At Oracle's annual shareholder meeting on Nov. 2, CEO Larry Ellison said some Fusion products will appear in 2008, and more in 2009. Customers will move to them "over a very long period of time," he said. Oracle declined to comment for this story.
But IT executives say Oracle's Fusion road map—the multiyear plans tech vendors publish to show customers what to expect and when—has been fuzzy at best. "Other than a lot of hype and hot air about Fusion, how is it really going to work?" asks Allen Emerick, IT director at Skanska USA Building (SKAB), a construction firm involved in projects such as the new NFL stadium at New Jersey's Meadowlands sports complex. "The timing has been all over the place." Skanska runs applications from J.D. Edwards, which Oracle picked up when it bought PeopleSoft. It remains unclear, Emerick says, how Oracle will get that software and its customized elements working with Fusion products.
The Uncertainty of Transition
Further complicating matters is the chance that Oracle could make another bid for middleware vendor BEA Systems (BEAS) (BusinessWeek.com, 10/30/07), adding another alien product line that would need to be integrated into Fusion at some point.
SAP is trying to exploit the uncertainty, telling customers that Fusion's goal of tying together Oracle's various applications could be a red herring to get them to stay on board. "Maybe they were being a little naive" in thinking they could pull off the integration, and "maybe they were being a little marketing-oriented" in selling the Fusion concept to customers, says Bill McDermott , SAP's president and CEO for the Americas, Asia Pacific, and Japan. In September, SAP introduced an Internet suite of software (BusinessWeek.com, 9/19/07) for small and midsize companies called Business ByDesign.
Oracle could quiet its critics with a strong early version of Fusion, or at least erode their arguments over time. Either way, the company has played its hand deftly while it makes the transition. First off, nearly all Oracle customers have been signed up for multiyear licensing agreements that will hold regardless of whether they choose to upgrade to Fusion.
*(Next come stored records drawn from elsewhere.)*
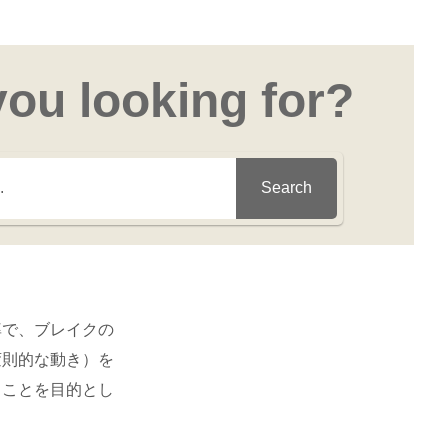
you looking for?
Search
率で、ブレイクの
変則的な動き）を
ることを目的とし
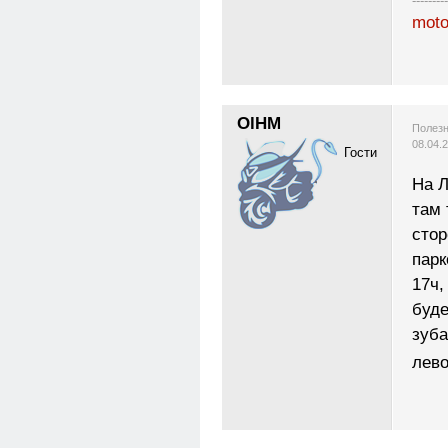
---------
moto
OlHM
Полезн
08.04.
Гости
На Л
там 
стор
парк
17ч,
буде
зуба
лев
The company also has held onto customers of PeopleSoft, Siebel, and other acquired vendors by offering them lifetime tech support.
The aftermath of the power struggle between Kurian and Wookey could go a long way toward streamlining Fusion. Kurian's middleware group and Wookey's applications team were working on overlapping Fusion projects, and the two were fighting over pieces of Hyperion Solutions, the data-analysis software vendor Oracle bought in March, analysts say. In addition, Kurian was being recruited by other tech companies and needed a promotion to stay on board, according to sources.
To be sure, marginalizing Wookey, who had a reputation for holding onto key developers and fixing projects that went off track, could set Oracle back. "He was a tremendous asset," says Citigroup's Thill. "He's not someone who's easily replaceable." Wookey is staying on at Oracle to assist with the reorganization, according to an Oct. 15 e-mail Ellison sent to employees. Messages left at Wookey's office weren't returned.
A couple of years ago, Oracle president Charles Phillips introduced Kurian at a customer event in Boston as Oracle's potential next CEO. There's a long list of former highfliers and potential successors who are long since gone from the company, though, including venture capitalist Raymond Lane, former PeopleSoft CEO Craig Conway, and onetime heir-apparent Gary Bloom.
People who know Kurian say he's got the smarts and savvy to get even further ahead in Oracle's rough and tumble world. Shipping a winning version of Fusion would go a long way toward proving them right.